Task description |
Pull out every line of the records below and reproduce each one character for character, without changes.
________________________________________
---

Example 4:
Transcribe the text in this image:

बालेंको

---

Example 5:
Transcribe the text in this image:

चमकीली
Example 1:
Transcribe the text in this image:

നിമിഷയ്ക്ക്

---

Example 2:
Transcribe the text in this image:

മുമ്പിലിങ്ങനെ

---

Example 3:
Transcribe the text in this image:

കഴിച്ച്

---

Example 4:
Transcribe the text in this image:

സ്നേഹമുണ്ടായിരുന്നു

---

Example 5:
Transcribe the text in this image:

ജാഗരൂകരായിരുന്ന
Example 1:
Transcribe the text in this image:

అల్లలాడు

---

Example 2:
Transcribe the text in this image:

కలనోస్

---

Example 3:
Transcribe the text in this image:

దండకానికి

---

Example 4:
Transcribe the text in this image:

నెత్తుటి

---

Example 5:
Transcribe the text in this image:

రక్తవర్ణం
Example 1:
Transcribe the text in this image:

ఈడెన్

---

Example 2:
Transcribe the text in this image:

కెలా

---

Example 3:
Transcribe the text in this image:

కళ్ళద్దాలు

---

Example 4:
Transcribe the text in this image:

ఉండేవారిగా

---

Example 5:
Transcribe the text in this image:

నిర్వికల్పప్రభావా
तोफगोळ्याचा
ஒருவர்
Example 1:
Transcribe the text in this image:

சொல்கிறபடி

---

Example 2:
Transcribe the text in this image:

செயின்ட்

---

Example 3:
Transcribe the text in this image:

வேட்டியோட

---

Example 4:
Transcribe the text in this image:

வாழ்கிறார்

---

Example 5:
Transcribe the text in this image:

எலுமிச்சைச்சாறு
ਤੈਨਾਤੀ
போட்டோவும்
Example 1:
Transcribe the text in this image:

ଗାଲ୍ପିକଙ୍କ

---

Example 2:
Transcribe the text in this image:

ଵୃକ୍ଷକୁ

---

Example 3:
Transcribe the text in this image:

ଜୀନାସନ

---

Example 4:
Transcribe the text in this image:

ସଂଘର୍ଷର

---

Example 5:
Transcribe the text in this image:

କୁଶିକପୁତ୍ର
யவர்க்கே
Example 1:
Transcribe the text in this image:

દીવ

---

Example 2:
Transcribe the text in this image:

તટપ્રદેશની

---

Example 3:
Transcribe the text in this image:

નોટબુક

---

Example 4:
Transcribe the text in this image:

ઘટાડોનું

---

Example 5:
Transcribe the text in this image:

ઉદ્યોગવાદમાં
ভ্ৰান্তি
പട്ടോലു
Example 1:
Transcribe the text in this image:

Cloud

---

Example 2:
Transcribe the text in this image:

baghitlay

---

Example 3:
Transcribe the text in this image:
________________________________________
Final result |
---

Example 4:
Transcribe the text in this image:

बालेंको

---

Example 5:
Transcribe the text in this image:

चमकीली
Example 1:
Transcribe the text in this image:

നിമിഷയ്ക്ക്

---

Example 2:
Transcribe the text in this image:

മുമ്പിലിങ്ങനെ

---

Example 3:
Transcribe the text in this image:

കഴിച്ച്

---

Example 4:
Transcribe the text in this image:

സ്നേഹമുണ്ടായിരുന്നു

---

Example 5:
Transcribe the text in this image:

ജാഗരൂകരായിരുന്ന
Example 1:
Transcribe the text in this image:

అల్లలాడు

---

Example 2:
Transcribe the text in this image:

కలనోస్

---

Example 3:
Transcribe the text in this image:

దండకానికి

---

Example 4:
Transcribe the text in this image:

నెత్తుటి

---

Example 5:
Transcribe the text in this image:

రక్తవర్ణం
Example 1:
Transcribe the text in this image:

ఈడెన్

---

Example 2:
Transcribe the text in this image:

కెలా

---

Example 3:
Transcribe the text in this image:

కళ్ళద్దాలు

---

Example 4:
Transcribe the text in this image:

ఉండేవారిగా

---

Example 5:
Transcribe the text in this image:

నిర్వికల్పప్రభావా
तोफगोळ्याचा
ஒருவர்
Example 1:
Transcribe the text in this image:

சொல்கிறபடி

---

Example 2:
Transcribe the text in this image:

செயின்ட்

---

Example 3:
Transcribe the text in this image:

வேட்டியோட

---

Example 4:
Transcribe the text in this image:

வாழ்கிறார்

---

Example 5:
Transcribe the text in this image:

எலுமிச்சைச்சாறு
ਤੈਨਾਤੀ
போட்டோவும்
Example 1:
Transcribe the text in this image:

ଗାଲ୍ପିକଙ୍କ

---

Example 2:
Transcribe the text in this image:

ଵୃକ୍ଷକୁ

---

Example 3:
Transcribe the text in this image:

ଜୀନାସନ

---

Example 4:
Transcribe the text in this image:

ସଂଘର୍ଷର

---

Example 5:
Transcribe the text in this image:

କୁଶିକପୁତ୍ର
யவர்க்கே
Example 1:
Transcribe the text in this image:

દીવ

---

Example 2:
Transcribe the text in this image:

તટપ્રદેશની

---

Example 3:
Transcribe the text in this image:

નોટબુક

---

Example 4:
Transcribe the text in this image:

ઘટાડોનું

---

Example 5:
Transcribe the text in this image:

ઉદ્યોગવાદમાં
ভ্ৰান্তি
പട്ടോലു
Example 1:
Transcribe the text in this image:

Cloud

---

Example 2:
Transcribe the text in this image:

baghitlay

---

Example 3:
Transcribe the text in this image:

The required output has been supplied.